OBJECTIVE
Copy out the lines of the rows below word for word, starting at the line that contains "genus: Parmelia" and ending at the line that contains "family: Verbenaceae", with both of those lines included.

ENTRIES SHOWN
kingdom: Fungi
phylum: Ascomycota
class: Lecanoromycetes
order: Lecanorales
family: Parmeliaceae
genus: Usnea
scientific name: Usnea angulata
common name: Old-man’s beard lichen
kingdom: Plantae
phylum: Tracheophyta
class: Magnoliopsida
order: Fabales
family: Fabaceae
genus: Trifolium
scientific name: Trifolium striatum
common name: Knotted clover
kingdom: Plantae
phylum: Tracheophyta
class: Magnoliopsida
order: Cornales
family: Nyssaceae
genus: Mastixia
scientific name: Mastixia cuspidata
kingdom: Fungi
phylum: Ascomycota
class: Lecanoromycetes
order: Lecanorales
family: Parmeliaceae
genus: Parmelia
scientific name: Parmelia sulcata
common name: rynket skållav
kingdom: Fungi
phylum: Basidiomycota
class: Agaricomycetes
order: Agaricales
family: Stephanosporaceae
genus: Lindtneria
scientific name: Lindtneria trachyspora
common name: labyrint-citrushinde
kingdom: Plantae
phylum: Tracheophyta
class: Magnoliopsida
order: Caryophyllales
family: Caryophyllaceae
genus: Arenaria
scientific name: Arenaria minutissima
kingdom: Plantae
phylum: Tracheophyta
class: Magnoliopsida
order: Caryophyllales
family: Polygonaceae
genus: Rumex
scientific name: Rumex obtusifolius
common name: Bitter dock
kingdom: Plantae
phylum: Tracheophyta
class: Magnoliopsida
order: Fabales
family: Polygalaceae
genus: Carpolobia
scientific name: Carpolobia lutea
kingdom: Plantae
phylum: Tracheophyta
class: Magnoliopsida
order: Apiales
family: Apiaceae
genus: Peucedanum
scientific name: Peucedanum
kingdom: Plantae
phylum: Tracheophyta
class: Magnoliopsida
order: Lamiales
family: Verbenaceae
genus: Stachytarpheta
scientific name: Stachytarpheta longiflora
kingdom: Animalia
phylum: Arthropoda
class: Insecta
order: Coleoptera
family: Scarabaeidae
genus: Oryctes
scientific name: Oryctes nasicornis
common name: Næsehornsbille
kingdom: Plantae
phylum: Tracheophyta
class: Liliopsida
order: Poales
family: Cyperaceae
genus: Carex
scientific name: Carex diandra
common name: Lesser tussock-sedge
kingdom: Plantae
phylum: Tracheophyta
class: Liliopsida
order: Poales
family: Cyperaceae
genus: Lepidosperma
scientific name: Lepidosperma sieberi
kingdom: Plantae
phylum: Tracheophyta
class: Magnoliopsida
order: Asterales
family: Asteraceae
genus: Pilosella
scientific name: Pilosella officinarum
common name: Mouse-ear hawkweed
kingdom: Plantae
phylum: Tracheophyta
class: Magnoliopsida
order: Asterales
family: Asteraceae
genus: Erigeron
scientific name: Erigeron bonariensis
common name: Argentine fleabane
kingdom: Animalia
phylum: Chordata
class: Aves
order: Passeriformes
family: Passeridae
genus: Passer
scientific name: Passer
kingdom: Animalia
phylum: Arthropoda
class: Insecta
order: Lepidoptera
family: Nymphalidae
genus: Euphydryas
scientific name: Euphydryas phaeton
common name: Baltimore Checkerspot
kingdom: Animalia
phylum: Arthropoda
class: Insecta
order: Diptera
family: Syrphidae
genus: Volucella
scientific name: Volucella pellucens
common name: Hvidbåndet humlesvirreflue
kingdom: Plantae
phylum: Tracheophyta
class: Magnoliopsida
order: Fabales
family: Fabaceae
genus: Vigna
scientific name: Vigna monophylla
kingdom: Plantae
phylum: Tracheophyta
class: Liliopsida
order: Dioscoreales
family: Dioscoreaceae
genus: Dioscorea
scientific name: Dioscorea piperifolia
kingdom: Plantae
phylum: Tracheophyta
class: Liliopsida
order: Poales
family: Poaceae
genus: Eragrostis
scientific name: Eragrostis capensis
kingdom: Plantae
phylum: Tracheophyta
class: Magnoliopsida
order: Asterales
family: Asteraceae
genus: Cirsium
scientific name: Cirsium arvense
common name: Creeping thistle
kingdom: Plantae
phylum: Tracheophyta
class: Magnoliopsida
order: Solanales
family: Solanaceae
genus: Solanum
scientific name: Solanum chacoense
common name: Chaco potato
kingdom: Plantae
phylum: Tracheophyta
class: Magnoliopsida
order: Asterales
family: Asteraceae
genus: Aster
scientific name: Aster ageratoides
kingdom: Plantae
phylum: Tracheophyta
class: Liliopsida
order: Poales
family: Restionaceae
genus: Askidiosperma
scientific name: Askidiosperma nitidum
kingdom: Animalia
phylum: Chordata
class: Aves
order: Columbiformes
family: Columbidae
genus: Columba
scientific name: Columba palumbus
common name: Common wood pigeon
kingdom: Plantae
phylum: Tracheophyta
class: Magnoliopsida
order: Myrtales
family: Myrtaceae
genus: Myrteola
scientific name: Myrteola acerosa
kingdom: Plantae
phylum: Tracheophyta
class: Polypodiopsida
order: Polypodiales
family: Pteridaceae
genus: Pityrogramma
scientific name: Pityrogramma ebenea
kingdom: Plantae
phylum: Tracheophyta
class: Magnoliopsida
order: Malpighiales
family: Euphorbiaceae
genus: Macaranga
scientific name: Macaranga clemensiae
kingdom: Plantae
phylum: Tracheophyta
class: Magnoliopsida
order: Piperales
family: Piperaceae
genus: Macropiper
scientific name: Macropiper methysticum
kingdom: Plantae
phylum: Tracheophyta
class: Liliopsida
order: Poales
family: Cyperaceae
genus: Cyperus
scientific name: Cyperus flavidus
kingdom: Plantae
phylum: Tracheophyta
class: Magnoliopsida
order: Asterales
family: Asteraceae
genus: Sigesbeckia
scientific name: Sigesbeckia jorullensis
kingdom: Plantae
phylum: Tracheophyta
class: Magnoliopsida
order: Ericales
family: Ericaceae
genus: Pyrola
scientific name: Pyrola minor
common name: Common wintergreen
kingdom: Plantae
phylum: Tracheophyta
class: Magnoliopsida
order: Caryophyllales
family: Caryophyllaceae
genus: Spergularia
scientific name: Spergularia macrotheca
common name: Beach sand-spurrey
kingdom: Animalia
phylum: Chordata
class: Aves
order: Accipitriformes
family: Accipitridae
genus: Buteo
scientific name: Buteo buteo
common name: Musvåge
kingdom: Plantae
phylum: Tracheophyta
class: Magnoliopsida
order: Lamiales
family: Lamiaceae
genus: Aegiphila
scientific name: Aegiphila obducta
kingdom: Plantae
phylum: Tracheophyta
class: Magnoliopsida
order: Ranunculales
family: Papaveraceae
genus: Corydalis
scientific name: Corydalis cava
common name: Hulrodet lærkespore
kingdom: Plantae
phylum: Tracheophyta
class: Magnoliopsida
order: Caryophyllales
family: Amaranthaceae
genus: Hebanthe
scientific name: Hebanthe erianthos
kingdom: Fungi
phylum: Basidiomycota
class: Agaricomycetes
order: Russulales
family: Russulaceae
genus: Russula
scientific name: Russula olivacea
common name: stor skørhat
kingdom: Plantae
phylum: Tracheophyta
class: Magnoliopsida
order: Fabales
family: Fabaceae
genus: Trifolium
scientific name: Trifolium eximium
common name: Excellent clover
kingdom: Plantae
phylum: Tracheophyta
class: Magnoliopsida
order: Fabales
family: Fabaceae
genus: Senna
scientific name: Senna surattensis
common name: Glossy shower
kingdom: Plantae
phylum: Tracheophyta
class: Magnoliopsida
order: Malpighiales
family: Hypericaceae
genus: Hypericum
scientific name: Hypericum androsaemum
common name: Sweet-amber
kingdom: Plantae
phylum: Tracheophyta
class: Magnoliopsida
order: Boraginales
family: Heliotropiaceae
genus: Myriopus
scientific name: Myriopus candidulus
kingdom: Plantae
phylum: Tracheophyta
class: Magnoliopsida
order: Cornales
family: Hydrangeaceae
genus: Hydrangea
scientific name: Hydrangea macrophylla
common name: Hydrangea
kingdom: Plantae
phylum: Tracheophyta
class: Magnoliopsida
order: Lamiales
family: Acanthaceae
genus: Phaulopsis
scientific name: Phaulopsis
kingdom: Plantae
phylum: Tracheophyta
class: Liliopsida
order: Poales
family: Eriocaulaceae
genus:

OUTPUT OF THE TASK
genus: Parmelia
scientific name: Parmelia sulcata
common name: rynket skållav
kingdom: Fungi
phylum: Basidiomycota
class: Agaricomycetes
order: Agaricales
family: Stephanosporaceae
genus: Lindtneria
scientific name: Lindtneria trachyspora
common name: labyrint-citrushinde
kingdom: Plantae
phylum: Tracheophyta
class: Magnoliopsida
order: Caryophyllales
family: Caryophyllaceae
genus: Arenaria
scientific name: Arenaria minutissima
kingdom: Plantae
phylum: Tracheophyta
class: Magnoliopsida
order: Caryophyllales
family: Polygonaceae
genus: Rumex
scientific name: Rumex obtusifolius
common name: Bitter dock
kingdom: Plantae
phylum: Tracheophyta
class: Magnoliopsida
order: Fabales
family: Polygalaceae
genus: Carpolobia
scientific name: Carpolobia lutea
kingdom: Plantae
phylum: Tracheophyta
class: Magnoliopsida
order: Apiales
family: Apiaceae
genus: Peucedanum
scientific name: Peucedanum
kingdom: Plantae
phylum: Tracheophyta
class: Magnoliopsida
order: Lamiales
family: Verbenaceae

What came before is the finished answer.